For the last several weeks I’ve been experimenting with GPU generation of height and normal maps in order to increase real-time performance of the patch generation. This is a bit of a progress update covering the different kinds of maps that I’m now generating and using to render the basic planet terrain.

Height Map

The height map GPU generation didn’t take long to sort out, starting with the sample at Ziggyware; which was recently hacked and is currently down so I cant provide a link :(  I initially encountered precision issues with generating the GPU generated values to apply to the vertex heights, with the edges of patches at the same LOD being quite different resulting in very large gaps. I eventually worked out that I needed to set the render target surface format to SurfaceFormat.Single and then read the texture into memory as float[] after the GPU has finished rendering. I was then able to go back to using the GPU height map as the height values for the vertices and got much better precision. Not perfect, but very, very close. I can resolve the small cracks between equal LOD patches when I do seam-fixing, which is next on my todo list.

> Records supplied

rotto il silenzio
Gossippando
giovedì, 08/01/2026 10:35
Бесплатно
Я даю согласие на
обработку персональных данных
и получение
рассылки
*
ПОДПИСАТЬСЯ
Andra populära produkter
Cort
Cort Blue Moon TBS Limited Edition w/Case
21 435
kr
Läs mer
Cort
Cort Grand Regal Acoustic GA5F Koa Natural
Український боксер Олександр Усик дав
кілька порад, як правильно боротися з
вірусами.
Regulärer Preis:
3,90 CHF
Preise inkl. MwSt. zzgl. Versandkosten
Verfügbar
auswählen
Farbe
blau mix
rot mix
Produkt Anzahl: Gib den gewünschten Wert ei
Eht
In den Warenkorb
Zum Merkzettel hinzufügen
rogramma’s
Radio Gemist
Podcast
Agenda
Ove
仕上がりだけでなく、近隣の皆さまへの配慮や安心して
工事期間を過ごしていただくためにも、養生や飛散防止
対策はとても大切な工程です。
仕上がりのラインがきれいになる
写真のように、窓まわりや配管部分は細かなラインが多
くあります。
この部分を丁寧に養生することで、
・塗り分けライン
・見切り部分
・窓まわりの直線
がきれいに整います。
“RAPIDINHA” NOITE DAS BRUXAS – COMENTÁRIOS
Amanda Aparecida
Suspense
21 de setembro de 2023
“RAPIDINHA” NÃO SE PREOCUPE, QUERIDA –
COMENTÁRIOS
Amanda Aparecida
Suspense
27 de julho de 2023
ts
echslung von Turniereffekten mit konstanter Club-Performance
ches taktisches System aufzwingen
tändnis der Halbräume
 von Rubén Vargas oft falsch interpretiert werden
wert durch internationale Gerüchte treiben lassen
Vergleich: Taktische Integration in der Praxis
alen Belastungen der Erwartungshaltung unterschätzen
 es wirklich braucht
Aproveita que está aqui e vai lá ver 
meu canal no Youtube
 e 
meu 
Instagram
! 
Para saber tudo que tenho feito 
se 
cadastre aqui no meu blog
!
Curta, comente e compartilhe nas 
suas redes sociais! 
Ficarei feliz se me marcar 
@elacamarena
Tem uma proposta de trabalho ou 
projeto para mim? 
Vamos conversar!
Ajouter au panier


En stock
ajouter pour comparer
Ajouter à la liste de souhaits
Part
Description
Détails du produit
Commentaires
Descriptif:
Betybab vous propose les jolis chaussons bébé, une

> Required tasks
[1] Answer these from the GPU terrain post:
(a) For how long has the writer been experimenting with GPU generation of height and normal maps?
(b) Which surface format did the render target need to be set to?
(c) What is listed as next on the writer's todo list?
[2] Transcribe the GPU terrain post from "The height map" up to and including "my todo list.".

> Solutions in order
[1]
(a) For the last several weeks.
(b) SurfaceFormat.Single.
(c) Seam-fixing.

[2]
The height map GPU generation didn’t take long to sort out, starting with the sample at Ziggyware; which was recently hacked and is currently down so I cant provide a link :(  I initially encountered precision issues with generating the GPU generated values to apply to the vertex heights, with the edges of patches at the same LOD being quite different resulting in very large gaps. I eventually worked out that I needed to set the render target surface format to SurfaceFormat.Single and then read the texture into memory as float[] after the GPU has finished rendering. I was then able to go back to using the GPU height map as the height values for the vertices and got much better precision. Not perfect, but very, very close. I can resolve the small cracks between equal LOD patches when I do seam-fixing, which is next on my todo list.